Recipe for Hemingway’s Hamburger
When on May 6 2013, the day that marked 60 years of Pulitzer Prize for The Old Man and the Sea, 2,000 digitized documents from Ernest Hemingway’s Cuban home were donated to John F. Kennedy Presidential Library and Museum in Dorchester, USA, there were things like hotel bills, a letter to his fourth wife from a former lover and the writer’s letter to Ingrid Bergman. There were also “more mundane” papers like his detailed instructions to his household staff on the preparation of hamburgers: “ground beef, onions, garlic, India relish, and capers, cooked so the edges were crispy but the center red and juicy.”
When the mundane detail reached food writer Cheryl Lu-Lien Tan, she decided to find out the recipe and recreate what she calls Hemingway’s Hamburger. Her experience in making it has been discussed by the writer in a Paris Review blogpost. Here’s the recipe of Wild West Hamburger (it was previously published in a 1966 book called Woman’s Day Encyclopedia of Cookery by Mary Hemingway, the writer’s spouse, his fourth wife).

FROM EXPERIMENTING:
PAPA’S FAVORITE HAMBURGER. There is no reason why a fried hamburger has to turn out gray, greasy, paper-thin and tasteless. You can add all sorts of goodies and flavors to the ground beef — minced mushrooms, cocktail sauce, minced garlic and onion, chopped almonds, a big dollop of piccadilli, or whatever your eye lights on.
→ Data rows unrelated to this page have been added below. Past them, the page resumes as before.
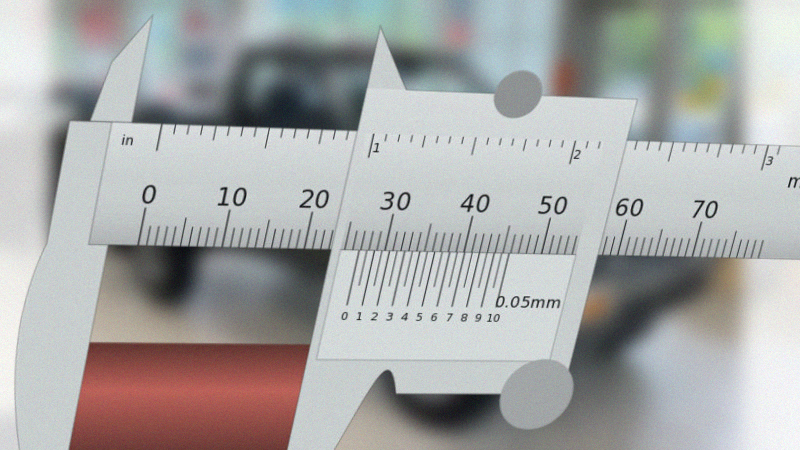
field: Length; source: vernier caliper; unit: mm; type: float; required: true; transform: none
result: 26.8 mm
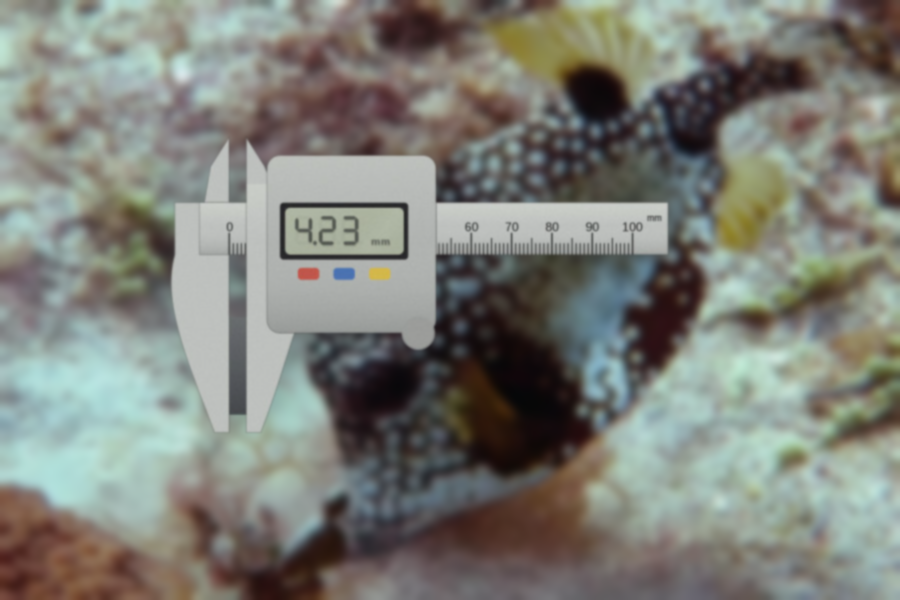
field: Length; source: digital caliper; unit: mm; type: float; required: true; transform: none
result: 4.23 mm
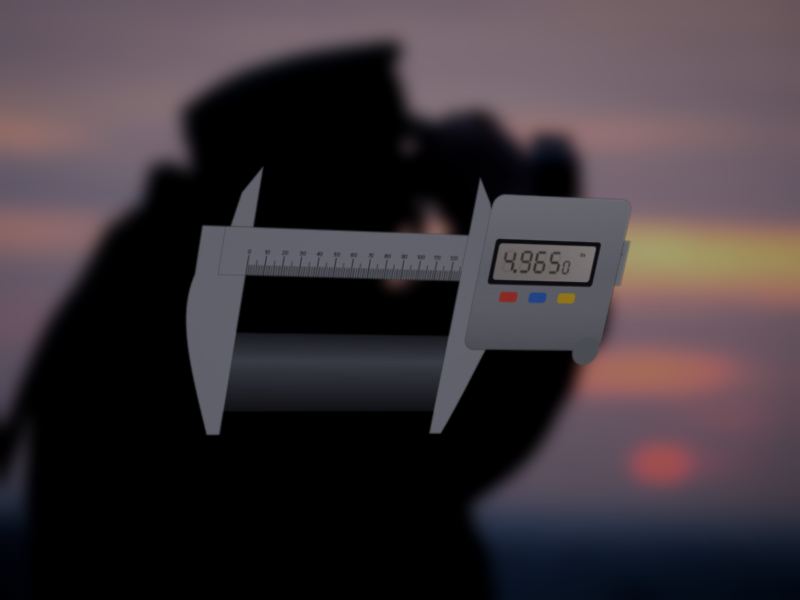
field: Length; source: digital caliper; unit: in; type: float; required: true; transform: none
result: 4.9650 in
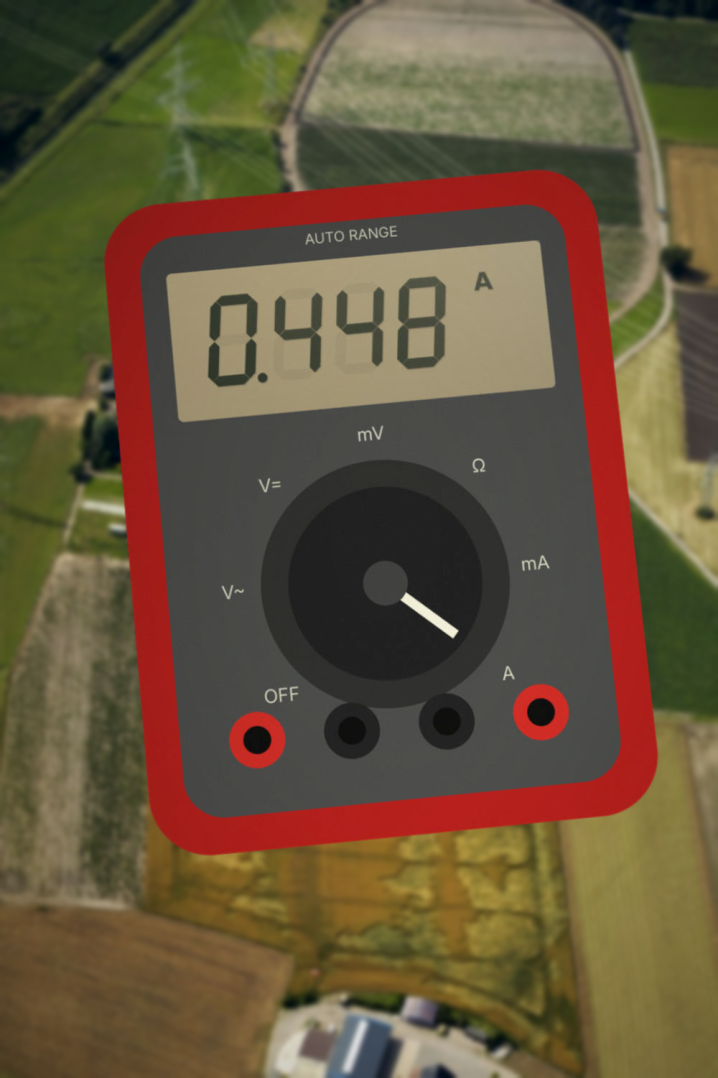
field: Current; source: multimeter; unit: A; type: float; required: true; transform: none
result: 0.448 A
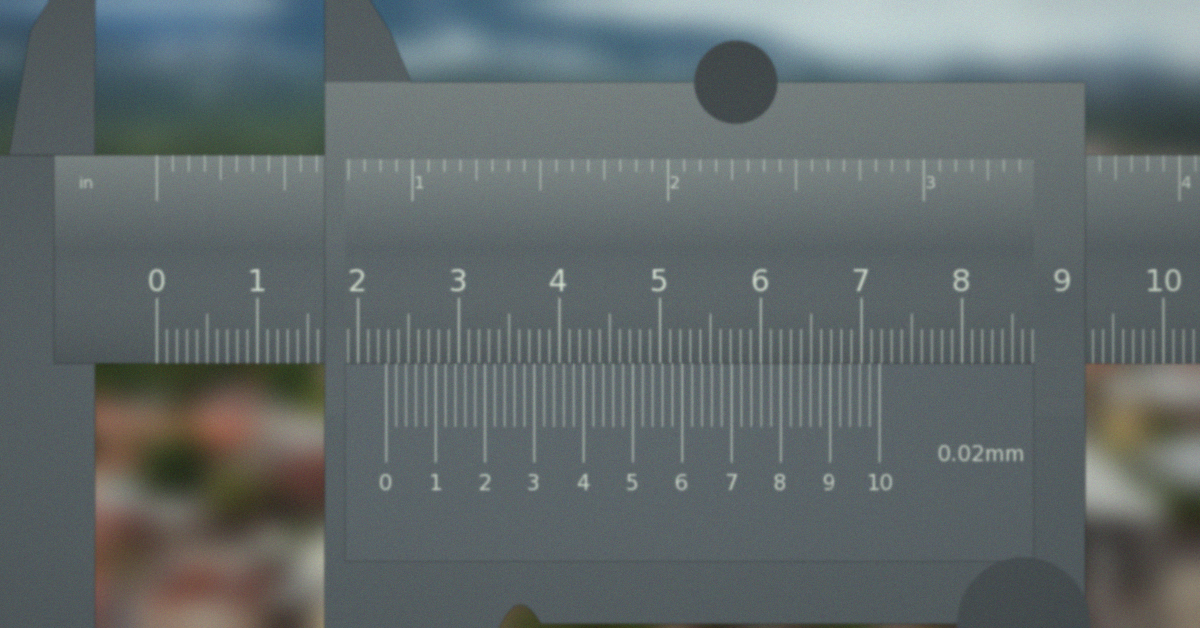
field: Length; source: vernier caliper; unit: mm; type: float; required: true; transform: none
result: 22.8 mm
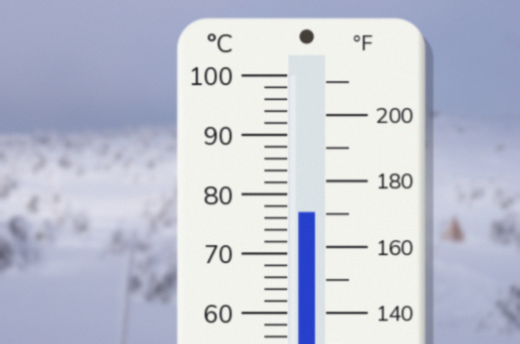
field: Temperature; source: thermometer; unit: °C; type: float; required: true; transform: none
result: 77 °C
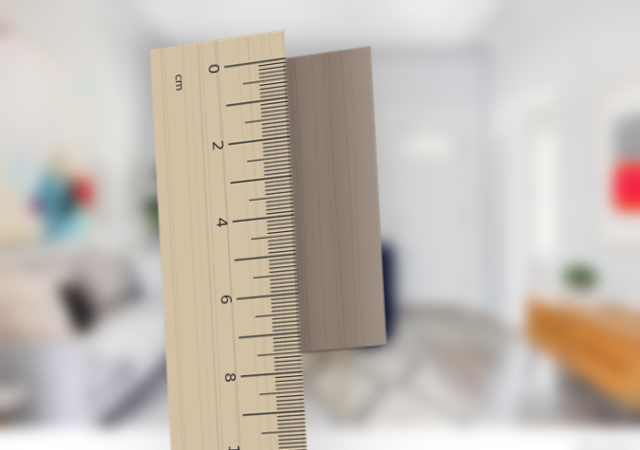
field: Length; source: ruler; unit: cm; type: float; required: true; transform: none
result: 7.5 cm
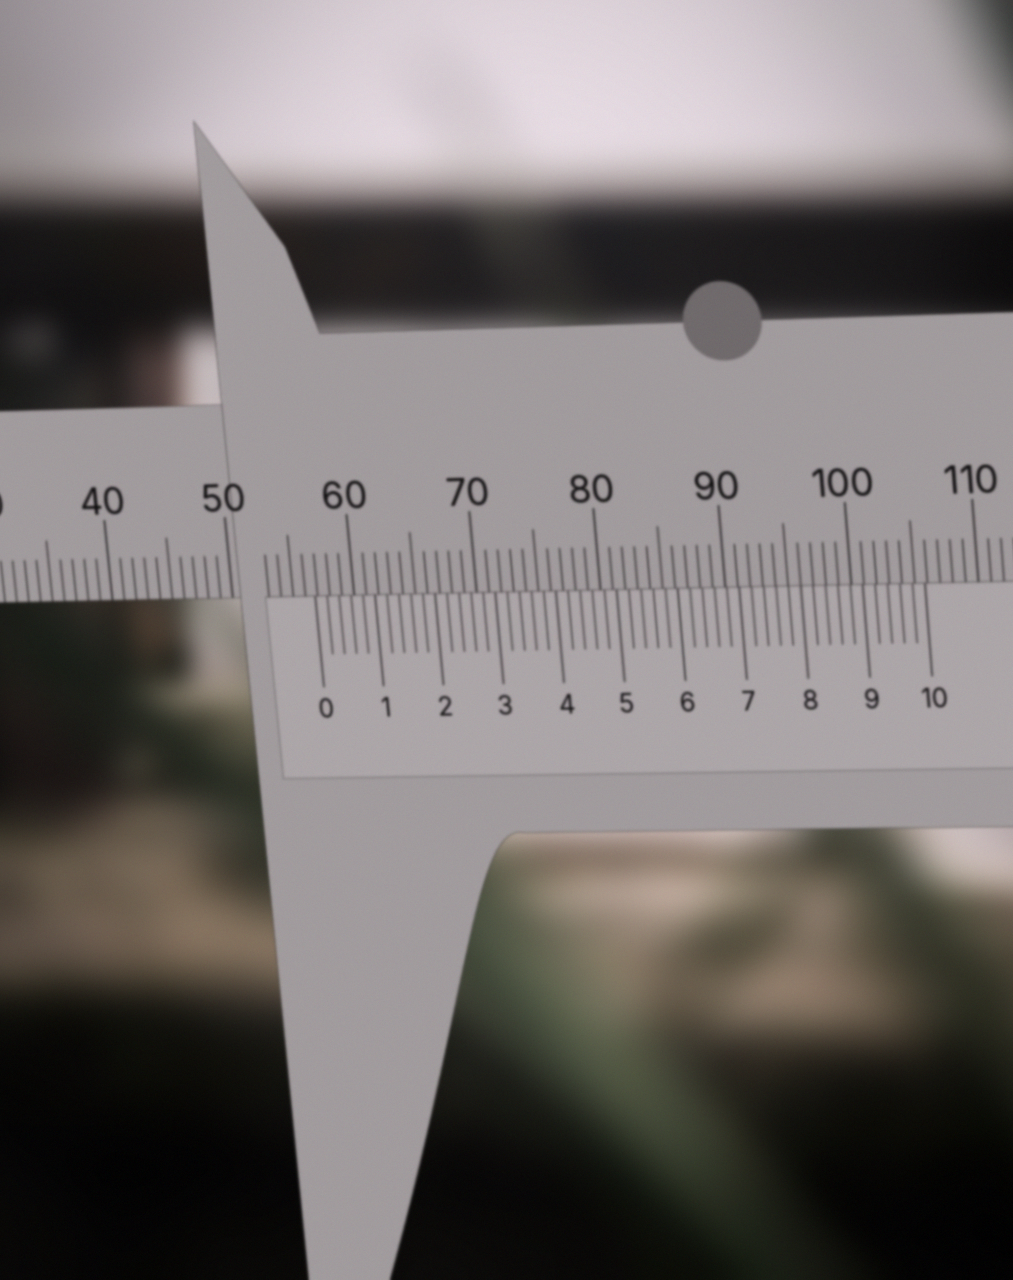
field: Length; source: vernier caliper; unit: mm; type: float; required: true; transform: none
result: 56.8 mm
Papa prefers this combination.
Ingredients:
1 lb. ground lean beef
2 cloves, minced garlic
2 little green onions, finely chopped
1 heaping teaspoon, India relish
2 tablespoons, capers
1 heaping teaspoon, Spice Islands sage
Spice Islands Beau Monde Seasoning — ½ teaspoon
Spice Islands Mei Yen Powder — ½ teaspoon
1 egg, beaten in a cup with a fork
About one third cup dry red or white wine.
1 tablespoon cooking oil
What to do:
Break up the meat with a fork and scatter the garlic, onion and dry seasonings over it, then mix them into the meat with a fork or your fingers. Let the bowl of meat sit out of the icebox for ten or fifteen minutes while you set the table and make the salad. Add the relish, capers, everything else including wine and let the meat sit, quietly marinating, for another ten minutes if possible. Now make four fat, juicy patties with your hands. The patties should be an inch thick, and soft in texture but not runny. Have the oil in your frying-pan hot but not smoking when you drop in the patties and then turn the heat down and fry the burgers about four minutes. Take the pan off the burner and turn the heat high again. Flip the burgers over, put the pan back on the hot fire, then after one minute, turn the heat down again and cook another three minutes. Both sides of the burgers should be crispy brown and the middle pink and juicy.
But since Mei Yen Powder is no longer available in the market, Tan suggests an easy way of making it on your own:
9 parts salt
9 parts sugar
2 parts MSG
If a recipe calls for 1 teaspoon Mei Yen Powder, use 2/3 tsp of the dry recipe (above) mixed with 1/8 tsp of soy sauce.